What the exercise asks: Without skipping or changing anything, print all the entries.

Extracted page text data
◇ ◇ ◇

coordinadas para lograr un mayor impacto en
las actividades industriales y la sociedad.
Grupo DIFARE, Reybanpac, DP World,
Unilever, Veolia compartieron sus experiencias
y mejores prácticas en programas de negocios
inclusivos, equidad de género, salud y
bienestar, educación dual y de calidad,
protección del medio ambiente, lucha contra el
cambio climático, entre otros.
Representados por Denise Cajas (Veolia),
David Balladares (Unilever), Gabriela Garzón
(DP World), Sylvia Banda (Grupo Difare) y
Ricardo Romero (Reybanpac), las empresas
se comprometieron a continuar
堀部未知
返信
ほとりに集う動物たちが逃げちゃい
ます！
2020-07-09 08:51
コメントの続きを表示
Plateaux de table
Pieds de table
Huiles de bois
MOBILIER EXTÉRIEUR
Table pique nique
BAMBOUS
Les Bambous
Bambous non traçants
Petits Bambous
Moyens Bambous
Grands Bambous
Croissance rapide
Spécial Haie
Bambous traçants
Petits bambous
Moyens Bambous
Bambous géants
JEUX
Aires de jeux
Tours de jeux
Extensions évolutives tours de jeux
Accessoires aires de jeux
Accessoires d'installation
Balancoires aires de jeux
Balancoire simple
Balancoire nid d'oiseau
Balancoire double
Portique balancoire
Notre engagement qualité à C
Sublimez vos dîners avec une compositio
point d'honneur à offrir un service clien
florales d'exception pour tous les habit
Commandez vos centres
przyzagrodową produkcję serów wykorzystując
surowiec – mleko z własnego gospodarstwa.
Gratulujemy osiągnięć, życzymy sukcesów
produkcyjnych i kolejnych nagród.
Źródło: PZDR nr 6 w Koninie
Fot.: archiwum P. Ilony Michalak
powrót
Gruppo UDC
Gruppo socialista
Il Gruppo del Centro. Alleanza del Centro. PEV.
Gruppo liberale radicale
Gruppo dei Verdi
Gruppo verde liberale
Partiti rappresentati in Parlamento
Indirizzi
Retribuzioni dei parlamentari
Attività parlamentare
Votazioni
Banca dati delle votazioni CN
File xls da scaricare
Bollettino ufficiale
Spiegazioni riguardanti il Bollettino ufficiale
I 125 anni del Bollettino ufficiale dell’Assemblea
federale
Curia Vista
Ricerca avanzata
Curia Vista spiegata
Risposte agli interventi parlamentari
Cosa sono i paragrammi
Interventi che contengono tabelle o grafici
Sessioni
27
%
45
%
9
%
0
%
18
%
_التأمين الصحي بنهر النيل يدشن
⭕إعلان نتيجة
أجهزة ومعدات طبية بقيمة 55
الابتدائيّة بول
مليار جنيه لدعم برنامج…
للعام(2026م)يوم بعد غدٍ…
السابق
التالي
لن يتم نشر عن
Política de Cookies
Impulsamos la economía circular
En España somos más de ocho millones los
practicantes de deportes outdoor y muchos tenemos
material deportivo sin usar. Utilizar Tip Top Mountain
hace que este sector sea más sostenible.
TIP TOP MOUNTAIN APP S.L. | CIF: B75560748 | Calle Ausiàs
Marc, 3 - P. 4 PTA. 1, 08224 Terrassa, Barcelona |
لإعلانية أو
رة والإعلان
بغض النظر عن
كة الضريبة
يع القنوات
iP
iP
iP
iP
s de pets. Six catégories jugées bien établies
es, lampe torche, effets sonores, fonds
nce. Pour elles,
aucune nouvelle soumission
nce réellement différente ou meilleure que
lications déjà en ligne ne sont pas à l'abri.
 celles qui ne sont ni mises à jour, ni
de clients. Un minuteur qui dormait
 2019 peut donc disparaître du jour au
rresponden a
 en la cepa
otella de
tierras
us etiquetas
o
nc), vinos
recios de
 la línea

◇ ◇ ◇

Task output:
coordinadas para lograr un mayor impacto en
las actividades industriales y la sociedad.
Grupo DIFARE, Reybanpac, DP World,
Unilever, Veolia compartieron sus experiencias
y mejores prácticas en programas de negocios
inclusivos, equidad de género, salud y
bienestar, educación dual y de calidad,
protección del medio ambiente, lucha contra el
cambio climático, entre otros.
Representados por Denise Cajas (Veolia),
David Balladares (Unilever), Gabriela Garzón
(DP World), Sylvia Banda (Grupo Difare) y
Ricardo Romero (Reybanpac), las empresas
se comprometieron a continuar
堀部未知
返信
ほとりに集う動物たちが逃げちゃい
ます！
2020-07-09 08:51
コメントの続きを表示
Plateaux de table
Pieds de table
Huiles de bois
MOBILIER EXTÉRIEUR
Table pique nique
BAMBOUS
Les Bambous
Bambous non traçants
Petits Bambous
Moyens Bambous
Grands Bambous
Croissance rapide
Spécial Haie
Bambous traçants
Petits bambous
Moyens Bambous
Bambous géants
JEUX
Aires de jeux
Tours de jeux
Extensions évolutives tours de jeux
Accessoires aires de jeux
Accessoires d'installation
Balancoires aires de jeux
Balancoire simple
Balancoire nid d'oiseau
Balancoire double
Portique balancoire
Notre engagement qualité à C
Sublimez vos dîners avec une compositio
point d'honneur à offrir un service clien
florales d'exception pour tous les habit
Commandez vos centres
przyzagrodową produkcję serów wykorzystując
surowiec – mleko z własnego gospodarstwa.
Gratulujemy osiągnięć, życzymy sukcesów
produkcyjnych i kolejnych nagród.
Źródło: PZDR nr 6 w Koninie
Fot.: archiwum P. Ilony Michalak
powrót
Gruppo UDC
Gruppo socialista
Il Gruppo del Centro. Alleanza del Centro. PEV.
Gruppo liberale radicale
Gruppo dei Verdi
Gruppo verde liberale
Partiti rappresentati in Parlamento
Indirizzi
Retribuzioni dei parlamentari
Attività parlamentare
Votazioni
Banca dati delle votazioni CN
File xls da scaricare
Bollettino ufficiale
Spiegazioni riguardanti il Bollettino ufficiale
I 125 anni del Bollettino ufficiale dell’Assemblea
federale
Curia Vista
Ricerca avanzata
Curia Vista spiegata
Risposte agli interventi parlamentari
Cosa sono i paragrammi
Interventi che contengono tabelle o grafici
Sessioni
27
%
45
%
9
%
0
%
18
%
_التأمين الصحي بنهر النيل يدشن
⭕إعلان نتيجة
أجهزة ومعدات طبية بقيمة 55
الابتدائيّة بول
مليار جنيه لدعم برنامج…
للعام(2026م)يوم بعد غدٍ…
السابق
التالي
لن يتم نشر عن
Política de Cookies
Impulsamos la economía circular
En España somos más de ocho millones los
practicantes de deportes outdoor y muchos tenemos
material deportivo sin usar. Utilizar Tip Top Mountain
hace que este sector sea más sostenible.
TIP TOP MOUNTAIN APP S.L. | CIF: B75560748 | Calle Ausiàs
Marc, 3 - P. 4 PTA. 1, 08224 Terrassa, Barcelona |
لإعلانية أو
رة والإعلان
بغض النظر عن
كة الضريبة
يع القنوات
iP
iP
iP
iP
s de pets. Six catégories jugées bien établies
es, lampe torche, effets sonores, fonds
nce. Pour elles,
aucune nouvelle soumission
nce réellement différente ou meilleure que
lications déjà en ligne ne sont pas à l'abri.
 celles qui ne sont ni mises à jour, ni
de clients. Un minuteur qui dormait
 2019 peut donc disparaître du jour au
rresponden a
 en la cepa
otella de
tierras
us etiquetas
o
nc), vinos
recios de
 la línea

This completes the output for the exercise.